So how do you get a web server to take advantage of a hardware gzip accelerator? Is there like a custom nginx plugin that points to a custom driver? Seems very cool and I've never heard of something like this.
first off, AVX2 is a subset of SIMD instructions - SIMDjson includes a large number of implementations including several which do not use AVX2 at all.
next, only a subset of AVX2 instructions cause downclocking (namely, the 512 bit wide ones), which SIMDjson does not use. throwing out the use of "SIMD" entirely because you read an article about a specific AVX512 instruction which caused down-clocking might be a bit premature, no?
Lots of NICs for large supercomputers have special message passing offload engines. But JSON is too ASCII and too random to find a reason to accelerate it.
One way to do it is to expose it as an nvme block device. Not sure how that's used from userspace, I suspect it's either the right combination of mmap/vmsplice/sendfile from userspace to do p2pdma between the devices in question or some custom ioctls.
I'm curious to know how much faster than Gzip compression on a modern multicore CPU this is. The AHA webpage says "Compresses and decompresses at a throughput rate over 5.0 Gbits/sec" (that's 1.2 GB/s). How fast can you gzip compress on a 16-core Ryzen CPU, for example?
I don't think gzip can use multiple cores, but there is a parallel implementation of gzip called pigz (race condition pun?) [1] which uses a clever trick [2] not to reduce compression efficiency:
> The input blocks, while compressed independently, have the last 32K of the previous block loaded as a preset dictionary to preserve the compression effectiveness of deflating in a single thread
The normal development flow for FPGA software is similar to ASIC in that people focus on testing as many elements as possible in software simulation to a very high level of coverage before even downloading to the FPGA. Once in there, you're reliant on JTAG (high-speed serial bus) to read out values from the target device.

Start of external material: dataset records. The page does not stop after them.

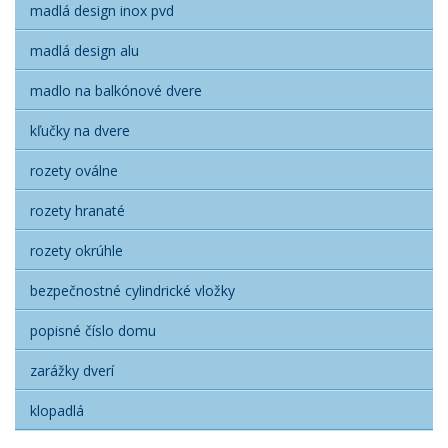
madlá design inox pvd
madlá design alu
madlo na balkónové dvere
kľučky na dvere
rozety oválne
rozety hranaté
rozety okrúhle
bezpečnostné cylindrické vložky
popisné číslo domu
zarážky dverí
klopadlá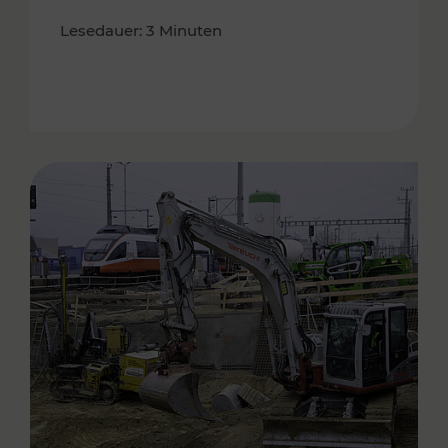
Lesedauer: 3 Minuten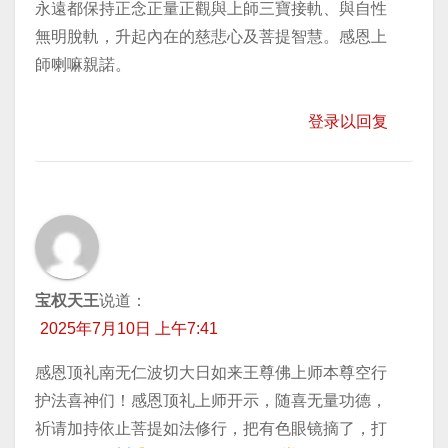
永遠都保持正念正量正觀與上師三寶接軌、與自性
無明脫軌，升起內在的慈悲心及菩提智慧。感恩上
師喇嘛親諾。
登录以回复
宝权天王
说道：
2025年7月10日 上午7:41
感恩顶礼南无仁波切大日如来王尊佛上师本尊空行
护法喜神们！感恩顶礼上师开示，随喜无量功德，
祈请加持依止菩提如法修行，把有色眼镜摘了，打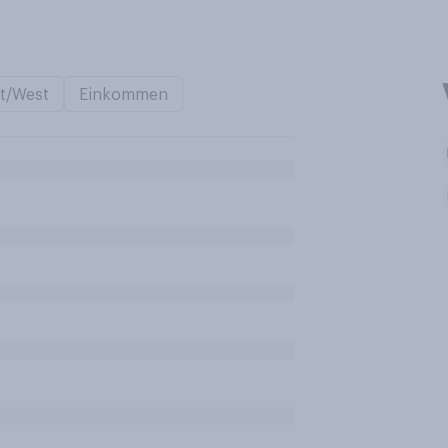
t/West
Einkommen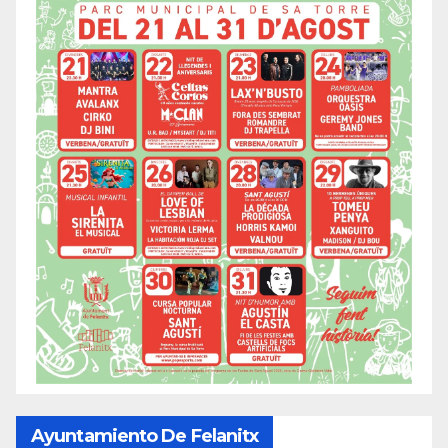
Ayuntamiento De Felanitx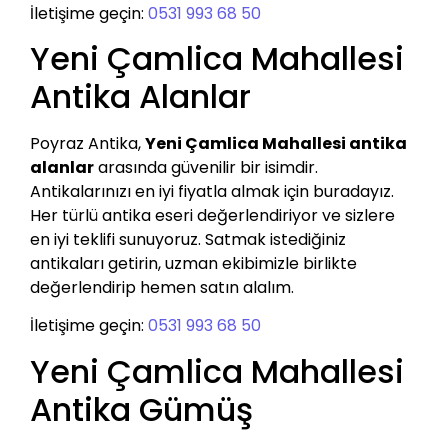
İletişime geçin:
0531 993 68 50
Yeni Çamlica Mahallesi
Antika Alanlar
Poyraz Antika,
Yeni Çamlica Mahallesi antika
alanlar
arasında güvenilir bir isimdir.
Antikalarınızı en iyi fiyatla almak için buradayız.
Her türlü antika eseri değerlendiriyor ve sizlere
en iyi teklifi sunuyoruz. Satmak istediğiniz
antikaları getirin, uzman ekibimizle birlikte
değerlendirip hemen satın alalım.
İletişime geçin:
0531 993 68 50
Yeni Çamlica Mahallesi
Antika Gümüş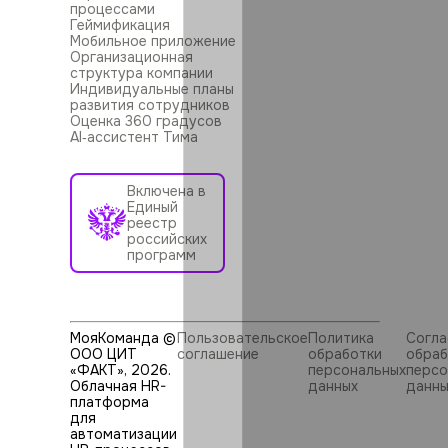
процессами
Геймификация
Мобильное приложение
Организационная
структура компании
Индивидуальные планы
развития сотрудников
Оценка 360 градусов
AI‑ассистент Тима
Включена в
Единый
реестр
российских
программ
МояКоманда ©
Пользовательское
Политика
Согла
ООО ЦИТ
соглашение
обработки
обраб
«ФАКТ»,
2026
.
персональных
персо
Облачная HR-
данных
данны
платформа
для
автоматизации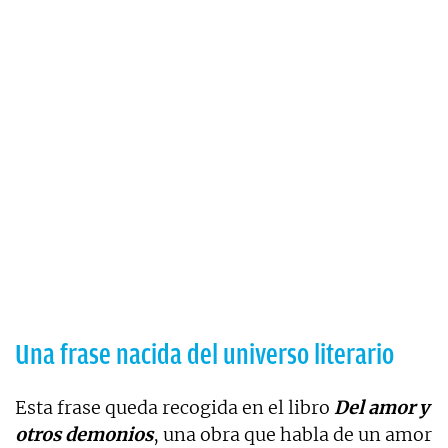
Una frase nacida del universo literario
Esta frase queda recogida en el libro
Del amor y
otros demonios
, una obra que habla de un amor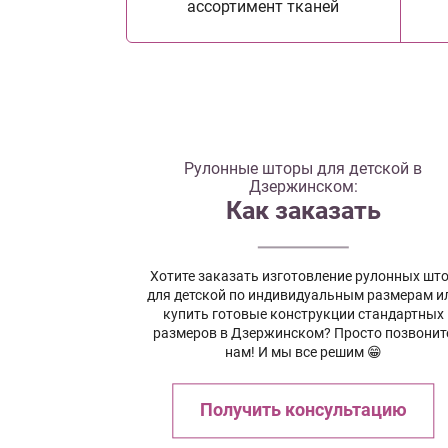
ассортимент тканей
Рулонные шторы для детской в
Дзержинском:
Как заказать
Хотите заказать изготовление рулонных шт
для детской по индивидуальным размерам и
купить готовые конструкции стандартных
размеров в Дзержинском? Просто позвонит
нам! И мы все решим 😁
Получить консультацию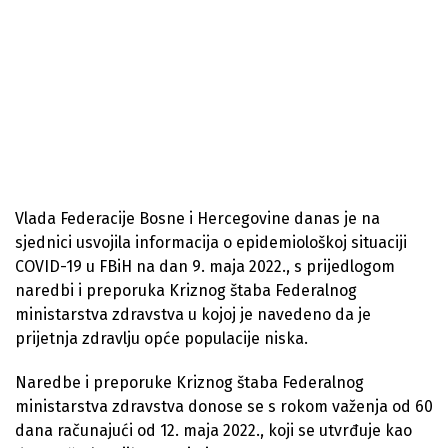
Vlada Federacije Bosne i Hercegovine danas je na
sjednici usvojila informacija o epidemiološkoj situaciji
COVID-19 u FBiH na dan 9. maja 2022., s prijedlogom
naredbi i preporuka Kriznog štaba Federalnog
ministarstva zdravstva u kojoj je navedeno da je
prijetnja zdravlju opće populacije niska.
Naredbe i preporuke Kriznog štaba Federalnog
ministarstva zdravstva donose se s rokom važenja od 60
dana računajući od 12. maja 2022., koji se utvrđuje kao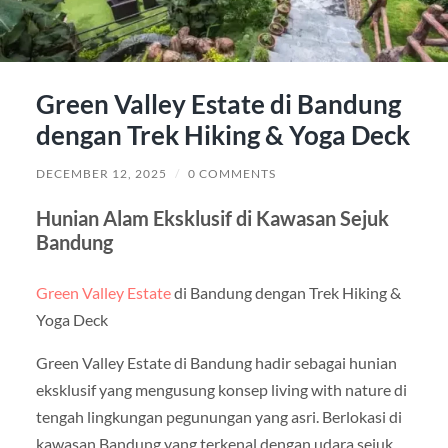
Green Valley Estate di Bandung
dengan Trek Hiking & Yoga Deck
DECEMBER 12, 2025
/
0 COMMENTS
Hunian Alam Eksklusif di Kawasan Sejuk
Bandung
Green Valley Estate
di Bandung dengan Trek Hiking &
Yoga Deck
Green Valley Estate di Bandung hadir sebagai hunian
eksklusif yang mengusung konsep living with nature di
tengah lingkungan pegunungan yang asri. Berlokasi di
kawasan Bandung yang terkenal dengan udara sejuk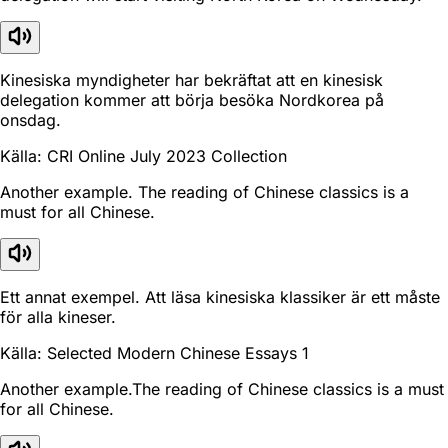
Kinesiska myndigheter har bekräftat att en kinesisk
delegation kommer att börja besöka Nordkorea på
onsdag.
Källa: CRI Online July 2023 Collection
Another example. The reading of Chinese classics is a
must for all Chinese.
Ett annat exempel. Att läsa kinesiska klassiker är ett måste
för alla kineser.
Källa: Selected Modern Chinese Essays 1
Another example.The reading of Chinese classics is a must
for all Chinese.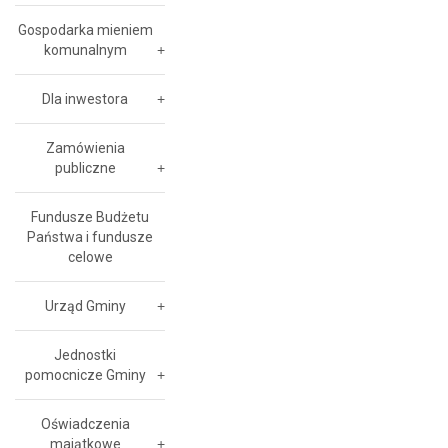
Gospodarka mieniem
komunalnym
Dla inwestora
Zamówienia
publiczne
Fundusze Budżetu
Państwa i fundusze
celowe
Urząd Gminy
Jednostki
pomocnicze Gminy
Oświadczenia
majątkowe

It's too late now since you've already bought one, but right now, it's still a doorstop than can't be used for anything: I haven't even been able to get one of the LEDs blinking, and that's only the Hello World of the FPGA hobbyist.
One thing that didn’t make it in the blog post was that a strategically soldered wire shortened the JTAG chain to only include the 2 Intel chips
and bypass the AHA chips.
The power to the AHA chips gets cut off at some point, breaking the JTAG chain, but the FPGAs stay active.
It is interesting to see how the prices have come down. While just the FPGA chip on this board was originally $1K, a new DE10 board is ~$130 with slightly more logic units at a higher clock, plus a dual core ARM A9, peripherals, etc.
I'm super exicted what will come in this direction after PS5 announcement and Microsoft mentioning Direct Storage.
PS5 has a IO chip and extra architecture for decompressing textures (here the context with this gzip accelerator) and more features.
Mark Cerny said that they needed this chip because from a CPU ressource usage,it would use all CPU cores. So nvm now are so fast that a io co processor is feasable again.
PC SSD drives started out with buildin compression. This is why most test software has separate "incompressible data" graphs. Its usually something you actually dont want, akin to fake streamer tape capacities/speeds assuming 2x compression.
> IO chip and extra architecture for decompressing textures
you dont want uncompressed textures in your GPU memory, compressing DXT compressed textures is not idea to say the least, you can count on 30-50% compression ratio, not the marketing 2x peak number Sony was throwing around
I do have seen issues on my machines i would highly put in the direction of "nvm got shitty fast really quick and something inbetween is weird, we need to do something".
My feeling is, that what Sony is now doing, goes in that direction.
I'm highly curious and hopefull.
I will read your posted blog, looks interesting. Lets see what will arrive in the industry at the end of the day.
When i look at his data, its capped and the additional PC transfer speed of over 512mb/sec vs hitting the speed limit much sooner, does show that something is missing.
Diminishing returns. Cap is most likely caused by the graphic engine fixed costs, at some point you cant use more speed no matter what without rewrite (initialization, deserialization etc).
Making an ASIC with pedestrian low speed IOs is easy. Making an ASIC with high speed SERDES IOs that are required for PCIe is hard.
Also, AHA has a followup product that doubles the performance by dropping 4 ASICs and 1 FPGA on a board instead of 2 ASICs. So modularity is a factor as well.
But I think the first point is very likely the reason.
the FPGA does the PCIe and all necessary data marshaling, which allows a lot of flexibility for updates and bug fixing on the most finicky parts of hardware
two ASICs because once you have one manufactured, most of the costs are sunk and per unit it's cheap to stick a second on the board
You're probably right. The FPGA is probably the most expensive part of this board by far, and maybe they figured the FPGA and the PCIE bus can handle enough traffic to keep two compression chips busy.